→ **TASK OBJECTIVE**
Your job is to report every line of the entries that has "Nginx".

(Dataset items)
########
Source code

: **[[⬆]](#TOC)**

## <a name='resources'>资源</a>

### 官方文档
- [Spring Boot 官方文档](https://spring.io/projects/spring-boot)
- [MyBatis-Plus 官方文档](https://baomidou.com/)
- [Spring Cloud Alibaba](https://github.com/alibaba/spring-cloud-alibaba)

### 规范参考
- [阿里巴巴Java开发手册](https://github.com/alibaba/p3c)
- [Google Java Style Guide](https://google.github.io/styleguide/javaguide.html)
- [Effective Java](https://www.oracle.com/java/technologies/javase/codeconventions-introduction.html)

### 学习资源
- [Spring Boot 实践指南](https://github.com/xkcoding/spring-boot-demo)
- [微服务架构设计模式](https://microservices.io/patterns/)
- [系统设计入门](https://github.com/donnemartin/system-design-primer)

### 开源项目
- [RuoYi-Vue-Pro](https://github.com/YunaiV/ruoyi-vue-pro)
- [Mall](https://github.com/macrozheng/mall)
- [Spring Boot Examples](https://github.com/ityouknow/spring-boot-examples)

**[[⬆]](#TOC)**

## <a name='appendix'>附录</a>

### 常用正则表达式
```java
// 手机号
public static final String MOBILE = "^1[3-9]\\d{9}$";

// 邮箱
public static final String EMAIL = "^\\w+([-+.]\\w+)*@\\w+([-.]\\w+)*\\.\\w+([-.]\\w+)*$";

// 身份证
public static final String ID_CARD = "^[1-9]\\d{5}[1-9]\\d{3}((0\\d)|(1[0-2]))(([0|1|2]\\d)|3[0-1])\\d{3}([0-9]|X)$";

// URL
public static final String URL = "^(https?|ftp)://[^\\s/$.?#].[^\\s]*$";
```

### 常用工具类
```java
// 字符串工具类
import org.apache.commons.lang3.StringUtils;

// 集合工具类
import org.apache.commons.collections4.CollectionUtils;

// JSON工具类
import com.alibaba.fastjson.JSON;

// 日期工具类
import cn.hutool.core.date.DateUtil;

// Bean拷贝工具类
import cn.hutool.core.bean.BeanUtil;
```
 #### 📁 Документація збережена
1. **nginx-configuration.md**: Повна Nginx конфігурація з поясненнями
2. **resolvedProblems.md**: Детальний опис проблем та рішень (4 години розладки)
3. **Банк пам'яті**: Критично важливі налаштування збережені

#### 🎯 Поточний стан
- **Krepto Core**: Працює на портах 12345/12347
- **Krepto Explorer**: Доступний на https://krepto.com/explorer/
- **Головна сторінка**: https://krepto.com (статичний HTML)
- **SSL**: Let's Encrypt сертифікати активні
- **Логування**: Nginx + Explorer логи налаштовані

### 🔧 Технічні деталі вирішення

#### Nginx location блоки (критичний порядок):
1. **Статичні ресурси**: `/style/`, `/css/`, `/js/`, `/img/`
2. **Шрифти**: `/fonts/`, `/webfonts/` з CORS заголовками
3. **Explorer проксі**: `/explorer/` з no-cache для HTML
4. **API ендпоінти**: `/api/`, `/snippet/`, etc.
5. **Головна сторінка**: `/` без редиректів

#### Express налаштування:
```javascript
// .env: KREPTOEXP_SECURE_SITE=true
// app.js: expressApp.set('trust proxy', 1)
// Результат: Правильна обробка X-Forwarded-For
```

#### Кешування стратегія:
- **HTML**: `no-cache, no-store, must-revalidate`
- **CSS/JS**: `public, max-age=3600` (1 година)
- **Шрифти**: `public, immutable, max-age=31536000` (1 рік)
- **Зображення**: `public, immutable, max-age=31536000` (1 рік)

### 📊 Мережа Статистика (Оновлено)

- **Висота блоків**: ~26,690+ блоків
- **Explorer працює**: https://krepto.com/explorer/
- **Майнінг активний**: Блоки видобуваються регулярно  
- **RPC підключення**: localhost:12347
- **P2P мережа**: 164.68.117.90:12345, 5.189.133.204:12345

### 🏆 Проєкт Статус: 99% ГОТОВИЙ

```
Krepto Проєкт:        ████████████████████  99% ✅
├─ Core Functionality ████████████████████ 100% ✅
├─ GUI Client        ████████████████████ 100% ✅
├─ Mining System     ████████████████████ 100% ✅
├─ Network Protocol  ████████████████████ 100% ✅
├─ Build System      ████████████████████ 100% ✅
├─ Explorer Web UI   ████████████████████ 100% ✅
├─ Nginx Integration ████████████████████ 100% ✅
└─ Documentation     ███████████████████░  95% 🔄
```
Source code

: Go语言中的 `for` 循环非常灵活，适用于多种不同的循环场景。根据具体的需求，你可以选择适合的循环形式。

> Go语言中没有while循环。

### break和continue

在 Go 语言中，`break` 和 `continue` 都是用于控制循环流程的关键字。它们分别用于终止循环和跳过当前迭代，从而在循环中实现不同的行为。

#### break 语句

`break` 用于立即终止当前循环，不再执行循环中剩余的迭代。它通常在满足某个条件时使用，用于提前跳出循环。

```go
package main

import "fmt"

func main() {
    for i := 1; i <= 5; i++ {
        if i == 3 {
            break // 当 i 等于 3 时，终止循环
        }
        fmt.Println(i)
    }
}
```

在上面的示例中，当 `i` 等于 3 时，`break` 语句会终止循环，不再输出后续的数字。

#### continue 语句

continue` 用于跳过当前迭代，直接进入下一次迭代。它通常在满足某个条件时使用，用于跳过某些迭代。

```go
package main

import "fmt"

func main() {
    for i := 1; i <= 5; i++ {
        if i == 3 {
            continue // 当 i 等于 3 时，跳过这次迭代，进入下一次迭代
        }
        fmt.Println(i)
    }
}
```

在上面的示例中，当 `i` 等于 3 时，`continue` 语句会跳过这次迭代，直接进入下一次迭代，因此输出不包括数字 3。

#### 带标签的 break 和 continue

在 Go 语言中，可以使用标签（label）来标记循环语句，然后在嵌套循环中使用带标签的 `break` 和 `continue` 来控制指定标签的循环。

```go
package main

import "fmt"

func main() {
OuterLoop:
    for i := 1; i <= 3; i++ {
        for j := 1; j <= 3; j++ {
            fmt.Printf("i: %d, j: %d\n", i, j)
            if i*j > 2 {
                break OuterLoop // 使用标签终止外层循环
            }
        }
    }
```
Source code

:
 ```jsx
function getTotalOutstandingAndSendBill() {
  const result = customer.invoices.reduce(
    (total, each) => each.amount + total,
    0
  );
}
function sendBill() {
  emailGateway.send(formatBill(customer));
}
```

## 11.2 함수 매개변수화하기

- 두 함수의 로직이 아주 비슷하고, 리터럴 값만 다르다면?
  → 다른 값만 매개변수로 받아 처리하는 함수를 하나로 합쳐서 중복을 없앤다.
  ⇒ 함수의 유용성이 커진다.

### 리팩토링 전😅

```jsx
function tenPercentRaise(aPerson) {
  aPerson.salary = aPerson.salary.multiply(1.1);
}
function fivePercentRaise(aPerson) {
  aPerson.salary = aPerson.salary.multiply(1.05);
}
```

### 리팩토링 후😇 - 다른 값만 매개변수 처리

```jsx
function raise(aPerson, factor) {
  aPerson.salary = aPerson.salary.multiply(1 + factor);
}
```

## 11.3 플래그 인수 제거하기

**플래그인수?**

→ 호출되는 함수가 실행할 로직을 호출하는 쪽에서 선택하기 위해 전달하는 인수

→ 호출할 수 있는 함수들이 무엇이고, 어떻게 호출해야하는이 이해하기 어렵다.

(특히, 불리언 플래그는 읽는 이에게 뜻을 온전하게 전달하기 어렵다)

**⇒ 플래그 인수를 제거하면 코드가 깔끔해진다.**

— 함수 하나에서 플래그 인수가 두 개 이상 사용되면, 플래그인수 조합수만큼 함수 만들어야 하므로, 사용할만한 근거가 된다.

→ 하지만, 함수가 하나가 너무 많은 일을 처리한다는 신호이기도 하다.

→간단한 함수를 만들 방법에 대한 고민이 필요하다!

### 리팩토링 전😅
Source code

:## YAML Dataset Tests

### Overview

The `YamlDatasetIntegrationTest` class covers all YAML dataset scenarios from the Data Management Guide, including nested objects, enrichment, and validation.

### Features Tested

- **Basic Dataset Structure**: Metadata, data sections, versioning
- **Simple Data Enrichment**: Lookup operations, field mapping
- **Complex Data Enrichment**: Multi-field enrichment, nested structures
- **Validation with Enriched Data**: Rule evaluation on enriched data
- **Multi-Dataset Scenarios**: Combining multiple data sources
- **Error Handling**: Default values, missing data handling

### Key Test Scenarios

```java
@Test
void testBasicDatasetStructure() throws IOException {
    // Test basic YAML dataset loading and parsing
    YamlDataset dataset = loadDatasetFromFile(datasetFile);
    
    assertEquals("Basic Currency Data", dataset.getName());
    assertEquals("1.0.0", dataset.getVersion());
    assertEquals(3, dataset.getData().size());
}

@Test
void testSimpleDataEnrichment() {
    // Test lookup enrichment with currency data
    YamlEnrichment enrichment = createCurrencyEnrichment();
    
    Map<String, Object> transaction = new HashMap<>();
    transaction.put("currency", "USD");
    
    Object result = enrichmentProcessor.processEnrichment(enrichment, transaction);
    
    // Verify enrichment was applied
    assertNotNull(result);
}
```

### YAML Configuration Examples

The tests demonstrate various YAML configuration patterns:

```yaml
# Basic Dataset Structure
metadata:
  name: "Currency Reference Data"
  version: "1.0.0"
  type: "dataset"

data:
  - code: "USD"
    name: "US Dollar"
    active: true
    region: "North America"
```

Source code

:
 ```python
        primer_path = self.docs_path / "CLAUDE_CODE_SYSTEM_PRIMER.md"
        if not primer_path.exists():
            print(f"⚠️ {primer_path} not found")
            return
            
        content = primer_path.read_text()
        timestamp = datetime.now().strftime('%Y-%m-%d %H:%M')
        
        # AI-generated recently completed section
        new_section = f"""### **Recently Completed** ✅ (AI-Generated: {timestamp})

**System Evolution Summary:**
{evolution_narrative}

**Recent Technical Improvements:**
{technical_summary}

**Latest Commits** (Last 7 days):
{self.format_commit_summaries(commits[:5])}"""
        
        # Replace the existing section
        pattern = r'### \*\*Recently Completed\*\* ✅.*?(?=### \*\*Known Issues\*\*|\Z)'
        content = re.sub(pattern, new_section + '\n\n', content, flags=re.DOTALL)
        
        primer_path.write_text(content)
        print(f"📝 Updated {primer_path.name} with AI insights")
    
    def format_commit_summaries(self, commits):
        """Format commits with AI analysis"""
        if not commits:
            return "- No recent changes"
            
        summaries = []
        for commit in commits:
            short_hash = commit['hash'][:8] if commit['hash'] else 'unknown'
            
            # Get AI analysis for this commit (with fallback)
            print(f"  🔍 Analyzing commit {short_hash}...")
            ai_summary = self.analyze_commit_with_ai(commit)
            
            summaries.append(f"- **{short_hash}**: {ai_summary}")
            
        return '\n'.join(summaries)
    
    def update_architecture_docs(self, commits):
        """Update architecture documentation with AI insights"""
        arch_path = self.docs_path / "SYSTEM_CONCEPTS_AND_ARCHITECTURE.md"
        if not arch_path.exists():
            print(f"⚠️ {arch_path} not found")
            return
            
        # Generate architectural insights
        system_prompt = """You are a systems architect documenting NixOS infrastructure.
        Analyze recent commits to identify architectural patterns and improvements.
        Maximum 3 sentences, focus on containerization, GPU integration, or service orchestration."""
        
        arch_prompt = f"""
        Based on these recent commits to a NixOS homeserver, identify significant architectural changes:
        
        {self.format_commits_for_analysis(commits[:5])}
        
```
########
→ **WRITTEN RESPONSE**
1. **nginx-configuration.md**: Повна Nginx конфігурація з поясненнями
- **Логування**: Nginx + Explorer логи налаштовані
#### Nginx location блоки (критичний порядок):
├─ Nginx Integration ████████████████████ 100% ✅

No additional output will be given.